» **WORK INSTRUCTION**:
From the listing below, pull each line that includes "histology".

» **TASK INPUTS**:
##############################
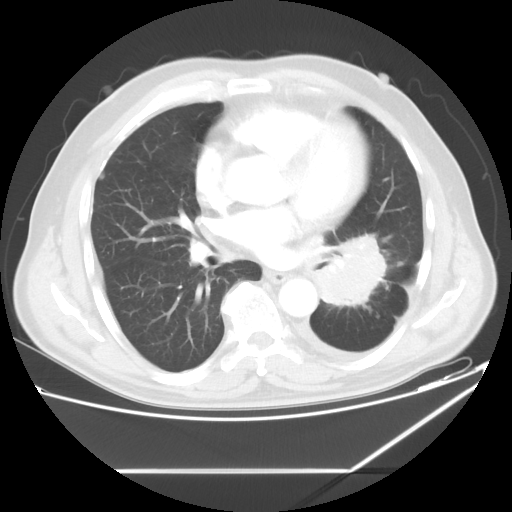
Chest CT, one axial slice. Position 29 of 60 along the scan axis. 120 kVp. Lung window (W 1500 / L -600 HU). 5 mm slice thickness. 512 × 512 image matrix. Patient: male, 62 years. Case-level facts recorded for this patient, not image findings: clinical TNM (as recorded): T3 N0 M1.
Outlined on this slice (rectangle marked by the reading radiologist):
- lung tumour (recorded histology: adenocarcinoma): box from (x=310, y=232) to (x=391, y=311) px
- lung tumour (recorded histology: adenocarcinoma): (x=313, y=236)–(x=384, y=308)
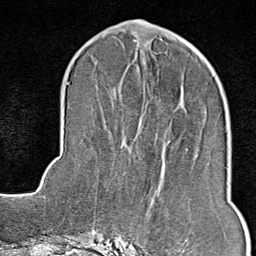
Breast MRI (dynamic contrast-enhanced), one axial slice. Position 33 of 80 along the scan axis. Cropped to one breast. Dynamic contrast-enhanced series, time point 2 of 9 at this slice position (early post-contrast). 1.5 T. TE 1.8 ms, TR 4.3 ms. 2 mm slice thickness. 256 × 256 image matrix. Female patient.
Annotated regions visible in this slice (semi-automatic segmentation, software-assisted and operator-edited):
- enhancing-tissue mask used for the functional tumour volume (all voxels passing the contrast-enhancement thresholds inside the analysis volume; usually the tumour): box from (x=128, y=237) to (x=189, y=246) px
##############################
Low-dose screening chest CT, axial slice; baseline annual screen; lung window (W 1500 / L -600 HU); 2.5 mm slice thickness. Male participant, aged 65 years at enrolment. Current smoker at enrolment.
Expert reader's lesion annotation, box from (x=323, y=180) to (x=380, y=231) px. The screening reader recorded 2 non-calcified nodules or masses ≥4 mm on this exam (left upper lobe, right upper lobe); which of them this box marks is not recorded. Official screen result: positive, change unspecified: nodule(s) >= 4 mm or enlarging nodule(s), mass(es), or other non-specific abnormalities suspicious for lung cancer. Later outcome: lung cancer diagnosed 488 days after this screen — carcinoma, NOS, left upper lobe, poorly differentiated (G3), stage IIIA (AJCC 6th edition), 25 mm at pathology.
##############################
» **FINISHED EXERCISE**:
- lung tumour (recorded histology: adenocarcinoma): box from (x=310, y=232) to (x=391, y=311) px
- lung tumour (recorded histology: adenocarcinoma): (x=313, y=236)–(x=384, y=308)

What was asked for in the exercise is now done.